Reading text:
══════

Suppose that $A$ is a symmetric 3 × 3 matrix with positive entries, such that the sum of every row is 1. Let $v=(1,\frac{1}{2},\frac{1}{3})$. What is $$ \lim\limits_{n\to\infty}A^nv $$
My solution is: $\sqrt{max\lambda}=||A||_2\leq||A||_{\infty}=1 \Rightarrow $ all $\lambda\leq1$, but I cannot prove that all $\lambda<1$ which can lead to $\lim\limits_{n\to\infty}A^nv=0$.
So I tried the second way and found that A could be regarded as a Markov transition matrix, but how to relate this to my problem?
Note that $A$ is an irreducible stochastic matrix with positive entries. There exists a unique stationary row vector $\pi$ such that $$ \pi A = \pi \tag{$\clubsuit$} $$ Additionally, $$ \lim_{n \rightarrow \infty} A^n = \mathbf1\pi $$ where $\mathbf 1$ is a column vector with all ones. See here.
Because $A$ is symmetric, the matrix$\ \mathbf 1 \pi\ $ is also symmetric. In other words, all entries in $\pi$ are equal, thus $$ \pi = [\frac{1}{3}, \frac{1}{3}, \frac{1}{3}] $$ We conclude $$ \lim_{n \rightarrow \infty}A^n v = \mathbf 1\pi v = \begin{bmatrix}11/18 \\ 11/18 \\ 11/18\end{bmatrix} $$

══════

Extracted information:
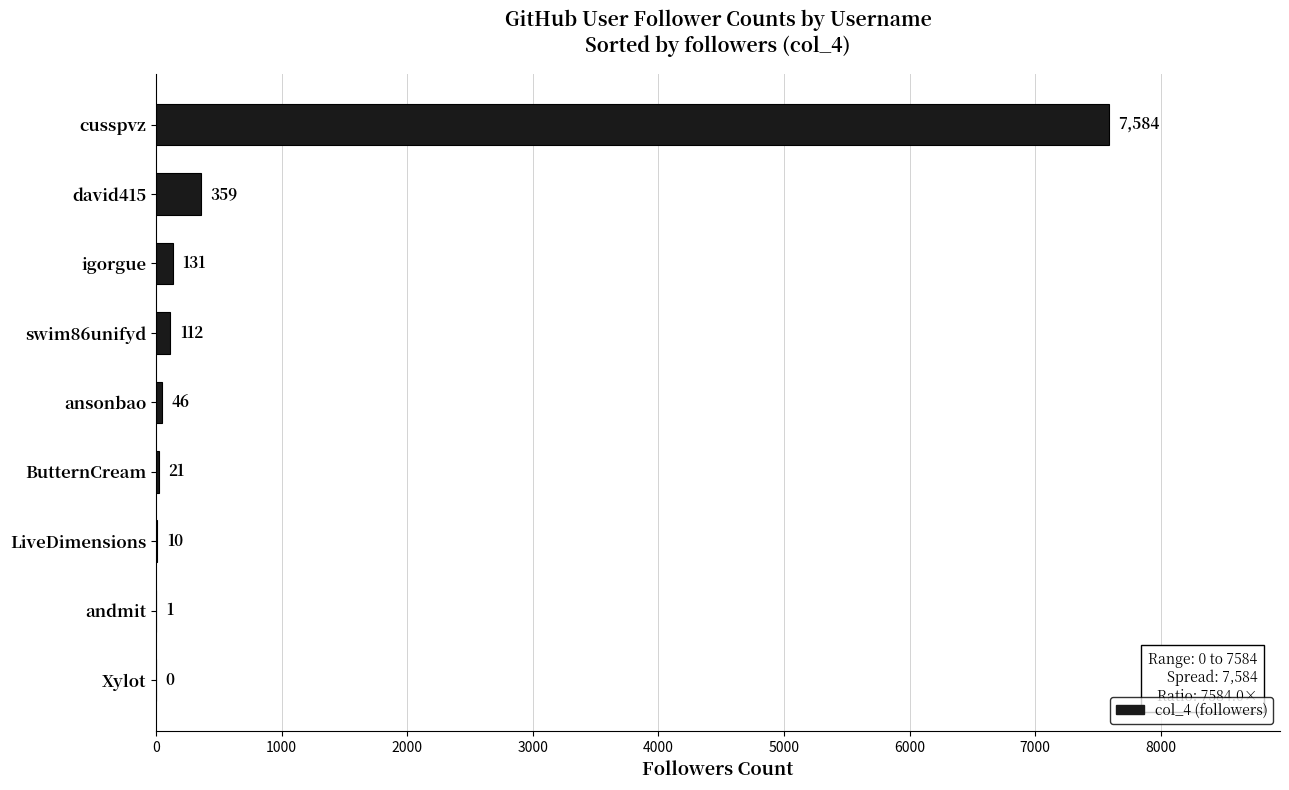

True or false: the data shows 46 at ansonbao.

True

══════

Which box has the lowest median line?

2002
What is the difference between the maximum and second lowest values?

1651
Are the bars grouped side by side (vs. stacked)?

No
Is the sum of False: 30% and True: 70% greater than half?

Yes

══════

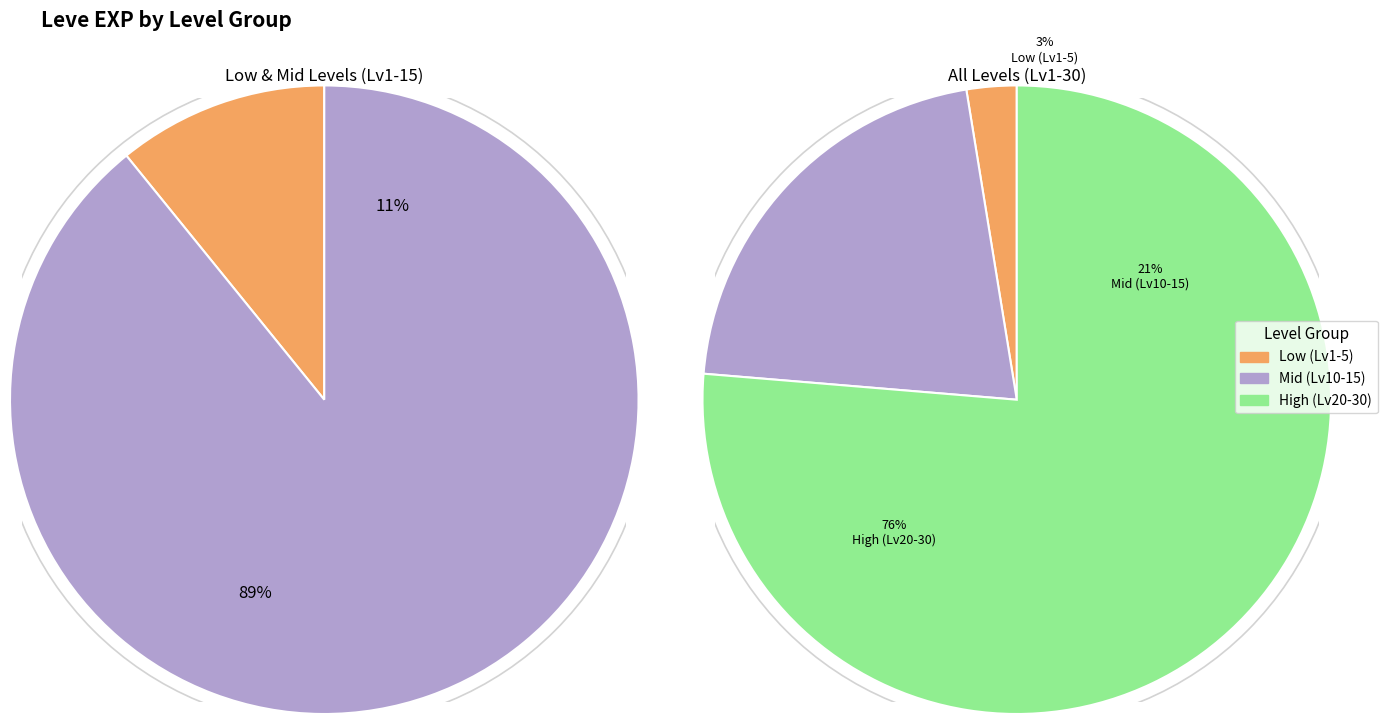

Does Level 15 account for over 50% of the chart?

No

══════

In the matrix limit thread, what vector is given as the limit of A^n v as n goes to infinity? Draw only on the matrix limit thread for this, not on the entries.

The column vector with every component equal to 11/18.